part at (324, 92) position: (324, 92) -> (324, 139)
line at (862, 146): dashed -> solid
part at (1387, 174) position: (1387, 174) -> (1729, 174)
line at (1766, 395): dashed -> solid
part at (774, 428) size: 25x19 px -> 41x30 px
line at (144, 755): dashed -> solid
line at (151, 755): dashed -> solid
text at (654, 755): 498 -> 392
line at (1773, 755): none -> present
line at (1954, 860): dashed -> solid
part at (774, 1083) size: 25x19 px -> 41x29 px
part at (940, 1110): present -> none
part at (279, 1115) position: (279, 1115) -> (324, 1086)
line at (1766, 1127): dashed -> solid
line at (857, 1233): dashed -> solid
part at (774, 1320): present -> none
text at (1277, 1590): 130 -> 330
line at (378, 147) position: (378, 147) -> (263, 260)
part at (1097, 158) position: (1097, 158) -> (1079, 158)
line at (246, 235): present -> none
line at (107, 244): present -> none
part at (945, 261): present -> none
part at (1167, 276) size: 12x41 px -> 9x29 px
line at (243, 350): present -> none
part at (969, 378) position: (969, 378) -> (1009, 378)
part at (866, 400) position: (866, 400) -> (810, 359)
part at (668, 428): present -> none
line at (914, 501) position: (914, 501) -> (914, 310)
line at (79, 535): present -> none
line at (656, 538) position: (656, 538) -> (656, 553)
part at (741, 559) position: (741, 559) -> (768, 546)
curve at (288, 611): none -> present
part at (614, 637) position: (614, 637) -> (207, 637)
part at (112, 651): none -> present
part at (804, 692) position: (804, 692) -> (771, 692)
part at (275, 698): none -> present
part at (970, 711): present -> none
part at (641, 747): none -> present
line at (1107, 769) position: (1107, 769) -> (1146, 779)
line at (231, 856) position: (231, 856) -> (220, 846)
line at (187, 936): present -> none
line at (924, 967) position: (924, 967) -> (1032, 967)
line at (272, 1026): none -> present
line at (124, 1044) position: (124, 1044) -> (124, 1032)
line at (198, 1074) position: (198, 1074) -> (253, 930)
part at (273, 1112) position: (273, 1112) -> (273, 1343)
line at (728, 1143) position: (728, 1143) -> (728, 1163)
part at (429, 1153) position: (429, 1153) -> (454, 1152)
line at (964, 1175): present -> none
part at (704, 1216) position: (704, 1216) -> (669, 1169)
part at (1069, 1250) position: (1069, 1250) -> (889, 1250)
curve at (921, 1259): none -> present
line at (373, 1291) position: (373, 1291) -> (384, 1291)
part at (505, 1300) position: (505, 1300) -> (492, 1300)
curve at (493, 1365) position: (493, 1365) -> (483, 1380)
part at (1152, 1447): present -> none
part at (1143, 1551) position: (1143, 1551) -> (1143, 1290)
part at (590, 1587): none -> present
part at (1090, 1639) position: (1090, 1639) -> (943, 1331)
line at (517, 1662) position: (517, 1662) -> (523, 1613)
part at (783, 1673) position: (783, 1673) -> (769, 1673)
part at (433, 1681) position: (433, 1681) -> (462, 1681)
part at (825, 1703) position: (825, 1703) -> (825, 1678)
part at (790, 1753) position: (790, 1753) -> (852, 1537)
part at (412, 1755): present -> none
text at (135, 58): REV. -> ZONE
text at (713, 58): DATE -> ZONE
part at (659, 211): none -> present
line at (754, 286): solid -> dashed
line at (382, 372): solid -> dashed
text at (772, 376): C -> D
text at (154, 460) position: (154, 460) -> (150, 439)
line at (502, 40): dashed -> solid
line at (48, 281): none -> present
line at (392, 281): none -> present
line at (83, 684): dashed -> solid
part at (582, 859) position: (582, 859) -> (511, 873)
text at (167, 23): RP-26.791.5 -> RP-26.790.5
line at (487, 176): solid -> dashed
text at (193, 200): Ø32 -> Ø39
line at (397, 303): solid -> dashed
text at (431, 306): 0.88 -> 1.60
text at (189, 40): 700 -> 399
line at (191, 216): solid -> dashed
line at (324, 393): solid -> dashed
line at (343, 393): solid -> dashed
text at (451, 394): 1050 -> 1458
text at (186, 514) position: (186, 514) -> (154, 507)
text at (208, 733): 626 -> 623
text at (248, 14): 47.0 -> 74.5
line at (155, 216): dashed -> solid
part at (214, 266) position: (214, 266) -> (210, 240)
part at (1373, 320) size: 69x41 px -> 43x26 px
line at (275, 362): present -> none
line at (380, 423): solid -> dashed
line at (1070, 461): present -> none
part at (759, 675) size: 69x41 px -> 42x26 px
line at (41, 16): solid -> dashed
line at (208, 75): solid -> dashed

★ ★ ★

Turn every one of the rows above into a JSON list of strings, one string per line, leaving out any blank lines.

[
  "part at (324, 92) position: (324, 92) -> (324, 139)",
  "line at (862, 146): dashed -> solid",
  "part at (1387, 174) position: (1387, 174) -> (1729, 174)",
  "line at (1766, 395): dashed -> solid",
  "part at (774, 428) size: 25x19 px -> 41x30 px",
  "line at (144, 755): dashed -> solid",
  "line at (151, 755): dashed -> solid",
  "text at (654, 755): 498 -> 392",
  "line at (1773, 755): none -> present",
  "line at (1954, 860): dashed -> solid",
  "part at (774, 1083) size: 25x19 px -> 41x29 px",
  "part at (940, 1110): present -> none",
  "part at (279, 1115) position: (279, 1115) -> (324, 1086)",
  "line at (1766, 1127): dashed -> solid",
  "line at (857, 1233): dashed -> solid",
  "part at (774, 1320): present -> none",
  "text at (1277, 1590): 130 -> 330",
  "line at (378, 147) position: (378, 147) -> (263, 260)",
  "part at (1097, 158) position: (1097, 158) -> (1079, 158)",
  "line at (246, 235): present -> none",
  "line at (107, 244): present -> none",
  "part at (945, 261): present -> none",
  "part at (1167, 276) size: 12x41 px -> 9x29 px",
  "line at (243, 350): present -> none",
  "part at (969, 378) position: (969, 378) -> (1009, 378)",
  "part at (866, 400) position: (866, 400) -> (810, 359)",
  "part at (668, 428): present -> none",
  "line at (914, 501) position: (914, 501) -> (914, 310)",
  "line at (79, 535): present -> none",
  "line at (656, 538) position: (656, 538) -> (656, 553)",
  "part at (741, 559) position: (741, 559) -> (768, 546)",
  "curve at (288, 611): none -> present",
  "part at (614, 637) position: (614, 637) -> (207, 637)",
  "part at (112, 651): none -> present",
  "part at (804, 692) position: (804, 692) -> (771, 692)",
  "part at (275, 698): none -> present",
  "part at (970, 711): present -> none",
  "part at (641, 747): none -> present",
  "line at (1107, 769) position: (1107, 769) -> (1146, 779)",
  "line at (231, 856) position: (231, 856) -> (220, 846)",
  "line at (187, 936): present -> none",
  "line at (924, 967) position: (924, 967) -> (1032, 967)",
  "line at (272, 1026): none -> present",
  "line at (124, 1044) position: (124, 1044) -> (124, 1032)",
  "line at (198, 1074) position: (198, 1074) -> (253, 930)",
  "part at (273, 1112) position: (273, 1112) -> (273, 1343)",
  "line at (728, 1143) position: (728, 1143) -> (728, 1163)",
  "part at (429, 1153) position: (429, 1153) -> (454, 1152)",
  "line at (964, 1175): present -> none",
  "part at (704, 1216) position: (704, 1216) -> (669, 1169)",
  "part at (1069, 1250) position: (1069, 1250) -> (889, 1250)",
  "curve at (921, 1259): none -> present",
  "line at (373, 1291) position: (373, 1291) -> (384, 1291)",
  "part at (505, 1300) position: (505, 1300) -> (492, 1300)",
  "curve at (493, 1365) position: (493, 1365) -> (483, 1380)",
  "part at (1152, 1447): present -> none",
  "part at (1143, 1551) position: (1143, 1551) -> (1143, 1290)",
  "part at (590, 1587): none -> present",
  "part at (1090, 1639) position: (1090, 1639) -> (943, 1331)",
  "line at (517, 1662) position: (517, 1662) -> (523, 1613)",
  "part at (783, 1673) position: (783, 1673) -> (769, 1673)",
  "part at (433, 1681) position: (433, 1681) -> (462, 1681)",
  "part at (825, 1703) position: (825, 1703) -> (825, 1678)",
  "part at (790, 1753) position: (790, 1753) -> (852, 1537)",
  "part at (412, 1755): present -> none",
  "text at (135, 58): REV. -> ZONE",
  "text at (713, 58): DATE -> ZONE",
  "part at (659, 211): none -> present",
  "line at (754, 286): solid -> dashed",
  "line at (382, 372): solid -> dashed",
  "text at (772, 376): C -> D",
  "text at (154, 460) position: (154, 460) -> (150, 439)",
  "line at (502, 40): dashed -> solid",
  "line at (48, 281): none -> present",
  "line at (392, 281): none -> present",
  "line at (83, 684): dashed -> solid",
  "part at (582, 859) position: (582, 859) -> (511, 873)",
  "text at (167, 23): RP-26.791.5 -> RP-26.790.5",
  "line at (487, 176): solid -> dashed",
  "text at (193, 200): Ø32 -> Ø39",
  "line at (397, 303): solid -> dashed",
  "text at (431, 306): 0.88 -> 1.60",
  "text at (189, 40): 700 -> 399",
  "line at (191, 216): solid -> dashed",
  "line at (324, 393): solid -> dashed",
  "line at (343, 393): solid -> dashed",
  "text at (451, 394): 1050 -> 1458",
  "text at (186, 514) position: (186, 514) -> (154, 507)",
  "text at (208, 733): 626 -> 623",
  "text at (248, 14): 47.0 -> 74.5",
  "line at (155, 216): dashed -> solid",
  "part at (214, 266) position: (214, 266) -> (210, 240)",
  "part at (1373, 320) size: 69x41 px -> 43x26 px",
  "line at (275, 362): present -> none",
  "line at (380, 423): solid -> dashed",
  "line at (1070, 461): present -> none",
  "part at (759, 675) size: 69x41 px -> 42x26 px",
  "line at (41, 16): solid -> dashed",
  "line at (208, 75): solid -> dashed"
]